エレクトロニクス産業のあらゆる分野で、静電気管理の重要性が増しており、より
専門性と知識を有する静電気技術者の育成、社内の地位確立・向上が要請されてい
ます。主任ESD COORDINATORは、ESD COORDINATORの一ランク上の資格であり、静電気
管理の国際規格であるIEC61340シリーズ規格に基づく研修と試験により、認証され
ます。
主任 ESD COORDINATOR資格認証基準は以下の通りです。
(1) ESD COORDINATOR登録者で、その後2年以上の実務経験があること。
(2) 年1回行われるRCJ主催の主任ESD COORDINATORのためのセミナーを受講すること。

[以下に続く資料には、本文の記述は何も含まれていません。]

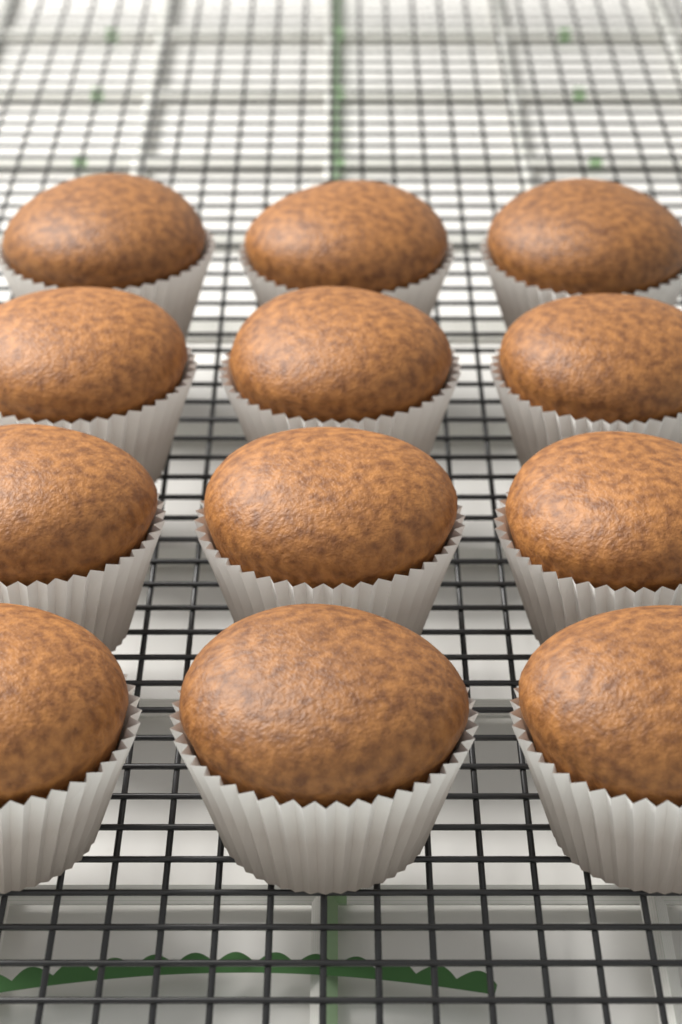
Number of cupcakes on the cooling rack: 12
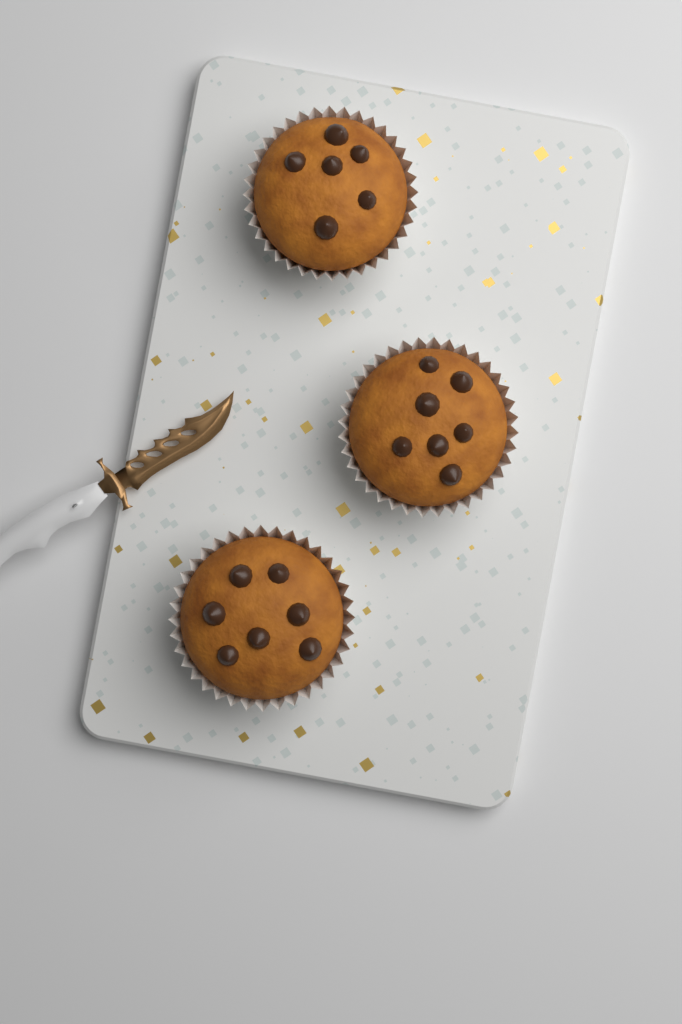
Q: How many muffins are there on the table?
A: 3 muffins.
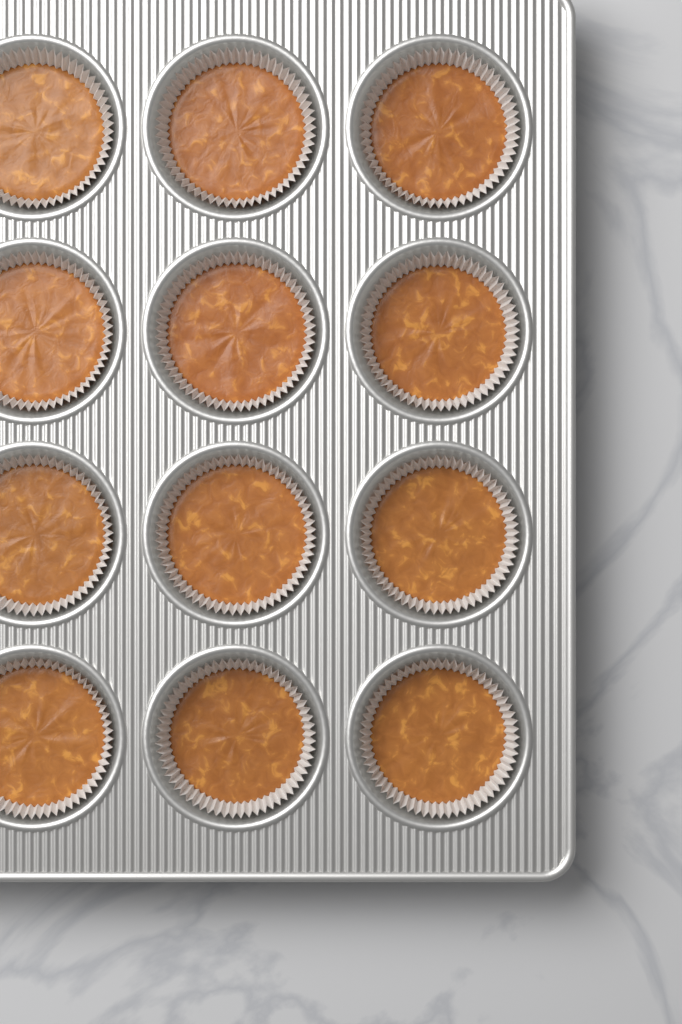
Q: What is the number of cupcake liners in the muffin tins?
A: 12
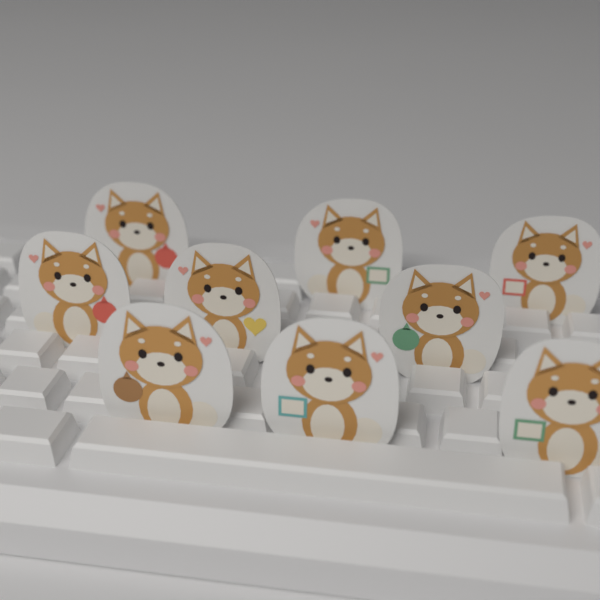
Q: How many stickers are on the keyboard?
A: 9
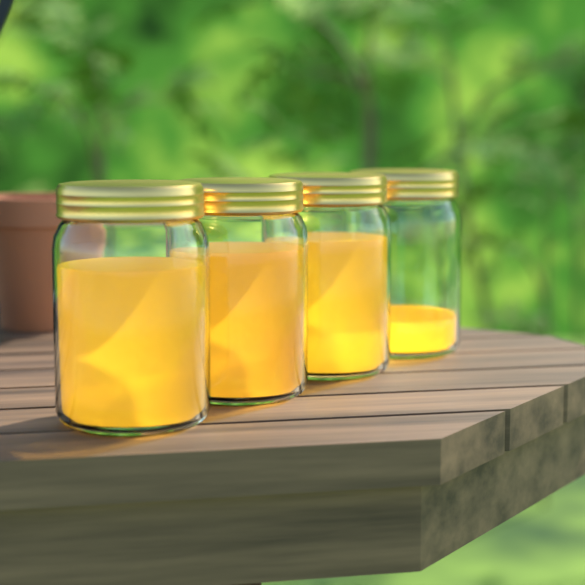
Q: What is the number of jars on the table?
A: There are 4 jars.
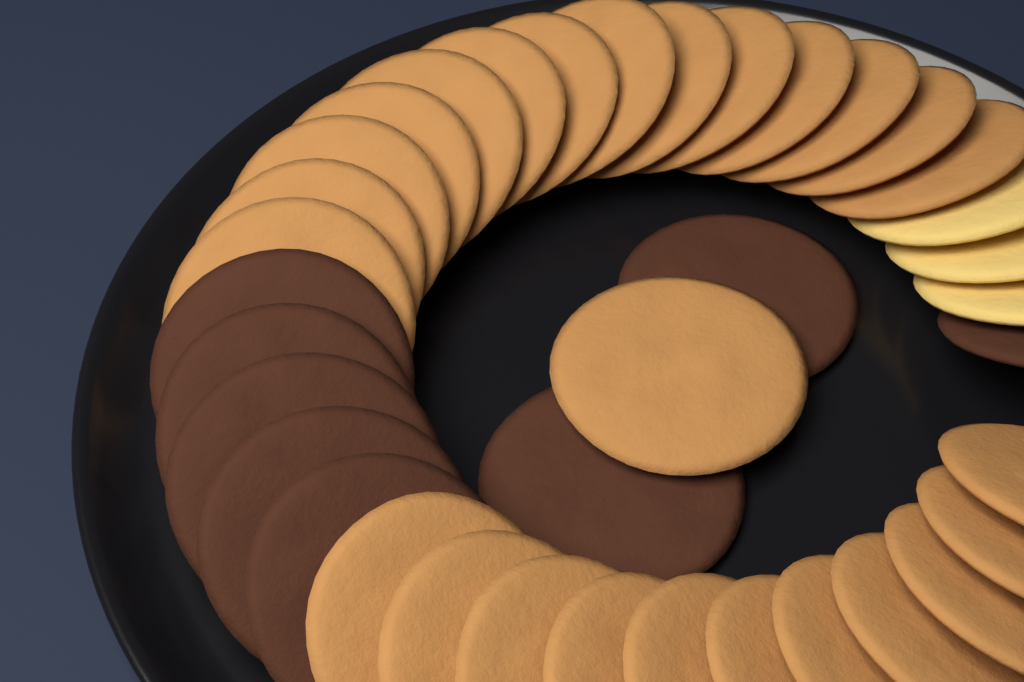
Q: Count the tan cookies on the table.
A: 26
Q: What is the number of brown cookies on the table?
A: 8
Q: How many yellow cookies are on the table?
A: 3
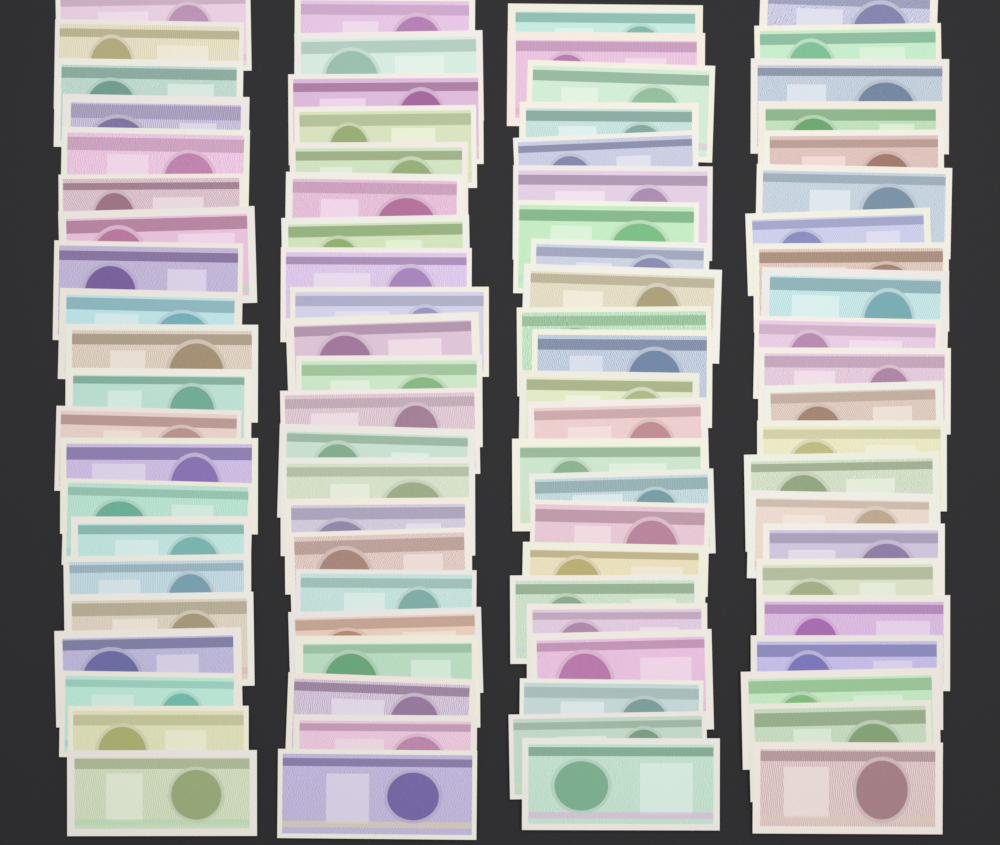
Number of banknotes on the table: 88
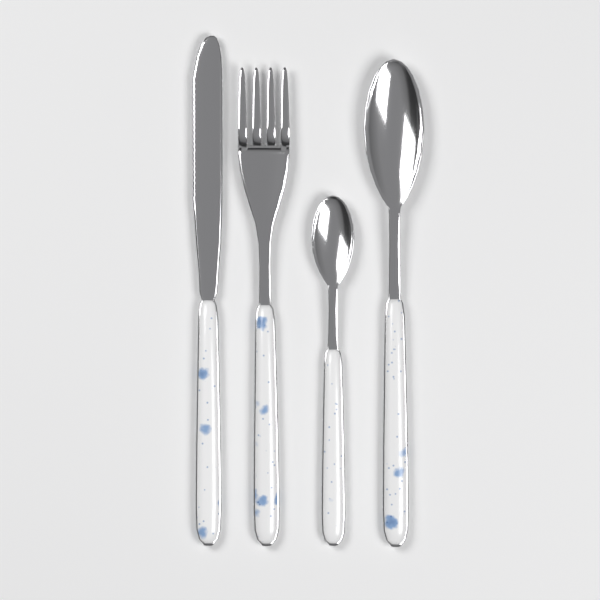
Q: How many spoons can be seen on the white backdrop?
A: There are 2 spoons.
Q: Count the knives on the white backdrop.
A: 1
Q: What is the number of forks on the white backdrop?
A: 1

セミナー内容は、RCJS-5-1が引用しているIEC 61340シリーズ規格(静電荷拡散性能
試験方法、帯電性試験方法、抵抗測定方法、履物の静電気特性試験方法、部品試験
方法(HBM、MM)、静電気監査方法など)の解説と実演です。
(3) 上記セミナーと同時に行う試験、または再試験(適宜開催)に合格すること。
主任ESD COORDINATORを取得するには、セミナーと試験を受講する必要があります。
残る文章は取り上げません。